The Middlesteins Quotes

Quotes

". . . and wasn't life full of layers and nuances, colored all kinds of shades of gray, and the way you felt about something when you were twenty or thirty or forty was not how you would feel about something when you were fifty or sixty or seventy -- if only he could explain to her that regret can come at any time in your life, when you least expect it, and then you are stuck with it forever."

Attenberg

Richard didn't intend to divorce his wife. He was horrified to wake up one day and realize how short the rest of his life was and how he couldn't justify staying somewhere he hated. He muses about how unpredictable one's own emotions can be in relation to learned experiences.

“Playing with them was boring, and it wasn't even their fault. It was just the notion of playing itself. She had never gotten the hang of it, even when she was a child. You needed to be able to adopt a personality other than your own in order to fully immerse yourself in the world of play, and it was burden enough carrying her own self around.”

Attenberg

Edie is ashamed to admit that she doesn't enjoy playing with her grandkids. They exist in a world so different from hers, so rooted in imagination and fun, two things which Edie has never afforded herself. Her life is too serious to be compatible with theirs. Although sad, this revelation reveals a core value in Edie that she doesn't believe in pretense and struggles to express her own negative emotions.

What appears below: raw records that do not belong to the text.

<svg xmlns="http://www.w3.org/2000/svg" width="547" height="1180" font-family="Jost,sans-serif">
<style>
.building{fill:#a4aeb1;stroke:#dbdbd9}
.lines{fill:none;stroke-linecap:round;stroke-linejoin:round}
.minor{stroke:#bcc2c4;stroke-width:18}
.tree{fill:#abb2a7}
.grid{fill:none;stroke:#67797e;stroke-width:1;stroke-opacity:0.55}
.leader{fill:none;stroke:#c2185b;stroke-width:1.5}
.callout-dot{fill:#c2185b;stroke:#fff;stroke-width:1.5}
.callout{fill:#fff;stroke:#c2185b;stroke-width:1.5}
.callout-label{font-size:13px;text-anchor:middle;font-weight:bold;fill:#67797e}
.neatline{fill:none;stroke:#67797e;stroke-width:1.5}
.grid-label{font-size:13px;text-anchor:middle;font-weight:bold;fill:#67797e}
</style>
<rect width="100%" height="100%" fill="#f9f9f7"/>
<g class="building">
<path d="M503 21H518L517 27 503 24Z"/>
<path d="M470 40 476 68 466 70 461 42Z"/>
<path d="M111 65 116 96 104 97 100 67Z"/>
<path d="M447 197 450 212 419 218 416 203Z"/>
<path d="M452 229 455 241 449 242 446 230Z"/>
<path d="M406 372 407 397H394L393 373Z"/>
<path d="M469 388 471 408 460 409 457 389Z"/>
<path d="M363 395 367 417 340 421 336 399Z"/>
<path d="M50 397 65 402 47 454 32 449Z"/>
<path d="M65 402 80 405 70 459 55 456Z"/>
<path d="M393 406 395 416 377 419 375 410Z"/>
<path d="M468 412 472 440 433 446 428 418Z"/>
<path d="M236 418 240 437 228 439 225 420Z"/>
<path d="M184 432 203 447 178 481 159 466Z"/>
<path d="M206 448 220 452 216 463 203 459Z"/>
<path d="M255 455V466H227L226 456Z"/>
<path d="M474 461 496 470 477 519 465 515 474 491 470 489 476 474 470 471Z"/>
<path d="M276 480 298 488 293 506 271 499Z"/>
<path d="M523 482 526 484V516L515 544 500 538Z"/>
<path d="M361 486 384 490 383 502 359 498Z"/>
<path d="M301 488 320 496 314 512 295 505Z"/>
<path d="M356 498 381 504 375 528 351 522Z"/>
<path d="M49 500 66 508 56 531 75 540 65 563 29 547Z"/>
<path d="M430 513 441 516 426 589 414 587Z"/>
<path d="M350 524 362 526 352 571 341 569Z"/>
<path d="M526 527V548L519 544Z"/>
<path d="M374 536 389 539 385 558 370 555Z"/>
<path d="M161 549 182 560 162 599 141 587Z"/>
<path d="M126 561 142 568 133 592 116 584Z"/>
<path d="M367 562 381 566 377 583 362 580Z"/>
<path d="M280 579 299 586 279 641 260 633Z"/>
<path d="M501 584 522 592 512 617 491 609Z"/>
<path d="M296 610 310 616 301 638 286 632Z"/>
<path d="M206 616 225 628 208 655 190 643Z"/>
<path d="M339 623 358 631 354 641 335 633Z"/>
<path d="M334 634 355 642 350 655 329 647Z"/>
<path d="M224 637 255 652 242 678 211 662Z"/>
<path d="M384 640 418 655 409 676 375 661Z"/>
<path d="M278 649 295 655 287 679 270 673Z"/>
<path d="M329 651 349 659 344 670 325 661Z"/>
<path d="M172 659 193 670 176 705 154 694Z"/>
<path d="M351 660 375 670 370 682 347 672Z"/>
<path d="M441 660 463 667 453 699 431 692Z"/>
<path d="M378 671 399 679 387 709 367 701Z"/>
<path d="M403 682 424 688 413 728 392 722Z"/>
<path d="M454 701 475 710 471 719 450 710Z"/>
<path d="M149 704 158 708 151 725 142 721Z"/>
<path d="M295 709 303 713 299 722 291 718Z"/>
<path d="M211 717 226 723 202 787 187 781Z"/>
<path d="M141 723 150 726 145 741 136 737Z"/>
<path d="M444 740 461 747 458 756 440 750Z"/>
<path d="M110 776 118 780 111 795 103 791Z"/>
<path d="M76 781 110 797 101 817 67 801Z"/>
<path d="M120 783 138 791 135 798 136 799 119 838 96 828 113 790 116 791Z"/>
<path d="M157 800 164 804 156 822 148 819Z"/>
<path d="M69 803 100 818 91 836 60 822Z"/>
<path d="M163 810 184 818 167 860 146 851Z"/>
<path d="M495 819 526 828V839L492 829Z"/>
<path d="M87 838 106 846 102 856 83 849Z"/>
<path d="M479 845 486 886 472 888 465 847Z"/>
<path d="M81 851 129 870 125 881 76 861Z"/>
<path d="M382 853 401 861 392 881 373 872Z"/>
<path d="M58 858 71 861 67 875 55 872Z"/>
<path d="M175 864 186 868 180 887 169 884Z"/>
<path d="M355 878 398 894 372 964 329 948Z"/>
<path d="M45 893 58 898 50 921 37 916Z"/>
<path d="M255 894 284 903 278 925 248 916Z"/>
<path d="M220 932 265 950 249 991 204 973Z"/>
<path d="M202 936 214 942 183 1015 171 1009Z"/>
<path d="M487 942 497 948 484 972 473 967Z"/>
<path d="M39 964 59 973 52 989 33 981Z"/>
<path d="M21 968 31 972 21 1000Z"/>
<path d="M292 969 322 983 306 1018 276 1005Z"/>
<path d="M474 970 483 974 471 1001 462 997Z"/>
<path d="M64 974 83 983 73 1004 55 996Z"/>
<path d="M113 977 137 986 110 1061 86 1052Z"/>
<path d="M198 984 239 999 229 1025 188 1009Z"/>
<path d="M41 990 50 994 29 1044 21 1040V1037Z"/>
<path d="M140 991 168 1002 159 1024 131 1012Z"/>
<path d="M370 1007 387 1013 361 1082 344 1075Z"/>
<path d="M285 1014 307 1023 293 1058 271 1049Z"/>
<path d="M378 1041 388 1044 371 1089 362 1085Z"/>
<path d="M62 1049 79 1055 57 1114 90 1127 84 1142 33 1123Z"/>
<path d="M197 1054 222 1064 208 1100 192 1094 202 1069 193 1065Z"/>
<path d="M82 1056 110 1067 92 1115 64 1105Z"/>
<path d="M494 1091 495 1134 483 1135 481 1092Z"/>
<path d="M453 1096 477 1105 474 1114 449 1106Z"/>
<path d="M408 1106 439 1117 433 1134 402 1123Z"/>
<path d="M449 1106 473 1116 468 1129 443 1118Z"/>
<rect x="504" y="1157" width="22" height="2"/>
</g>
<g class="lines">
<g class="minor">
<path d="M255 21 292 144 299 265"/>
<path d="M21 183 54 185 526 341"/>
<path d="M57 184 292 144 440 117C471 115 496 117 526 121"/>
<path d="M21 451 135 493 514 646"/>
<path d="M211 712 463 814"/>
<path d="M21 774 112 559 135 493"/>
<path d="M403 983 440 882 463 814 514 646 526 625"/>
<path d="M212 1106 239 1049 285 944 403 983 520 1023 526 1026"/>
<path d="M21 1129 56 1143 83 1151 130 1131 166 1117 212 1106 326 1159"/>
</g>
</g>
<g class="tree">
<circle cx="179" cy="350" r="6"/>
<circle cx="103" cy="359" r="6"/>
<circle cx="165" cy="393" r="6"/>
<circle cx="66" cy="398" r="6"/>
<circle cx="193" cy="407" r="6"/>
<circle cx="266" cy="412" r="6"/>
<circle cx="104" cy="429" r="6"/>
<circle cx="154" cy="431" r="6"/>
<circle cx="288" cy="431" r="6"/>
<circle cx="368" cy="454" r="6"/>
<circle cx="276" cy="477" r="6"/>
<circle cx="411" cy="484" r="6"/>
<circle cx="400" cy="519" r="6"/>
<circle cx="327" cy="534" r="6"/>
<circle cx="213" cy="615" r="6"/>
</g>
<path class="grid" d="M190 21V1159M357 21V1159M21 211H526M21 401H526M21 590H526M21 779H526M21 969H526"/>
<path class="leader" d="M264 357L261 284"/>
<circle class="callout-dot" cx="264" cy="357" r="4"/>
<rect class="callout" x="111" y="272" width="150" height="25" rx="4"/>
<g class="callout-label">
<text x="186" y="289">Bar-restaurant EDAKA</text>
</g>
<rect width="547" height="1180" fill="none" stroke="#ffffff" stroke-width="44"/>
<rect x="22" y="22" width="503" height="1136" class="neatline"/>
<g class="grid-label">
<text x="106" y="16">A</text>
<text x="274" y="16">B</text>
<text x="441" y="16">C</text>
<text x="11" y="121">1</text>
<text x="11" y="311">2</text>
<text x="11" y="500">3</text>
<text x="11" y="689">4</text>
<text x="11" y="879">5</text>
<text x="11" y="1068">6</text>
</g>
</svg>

"Middlestein thought texting was the same as Morse code, and the more people texted, the closer America came to being a nation at war."

Attenberg

The town in which Edie's family lives, Middlestein, is symptomatic of the family's poor communication. These people are suspicious and conservative in their approach to relationships. Preferring face to face and often indulging gossip, they create a social environment which rejects the outsider and invites scandal.

“Suddenly Robin felt relief: Her mother had a life outside her home, outside of sitting there at that kitchen table, stewing in her own flesh, in the layers of hate and frustration and anger and heartbreak that she had been building up for so long. If she came here regularly, and she was helping people, then maybe she could be saved after all."

Attenberg

Robin misses how active her mother used to be. Often she pictures Edie just sitting around, alone, in the dark and she feels pity for her mom, but here she discovers that actually Edie has just kept her active life a secret. She hasn't ceased to be the active, political woman that Robin remembers from childhood, but Robin has been removed from the privilege of knowing about it.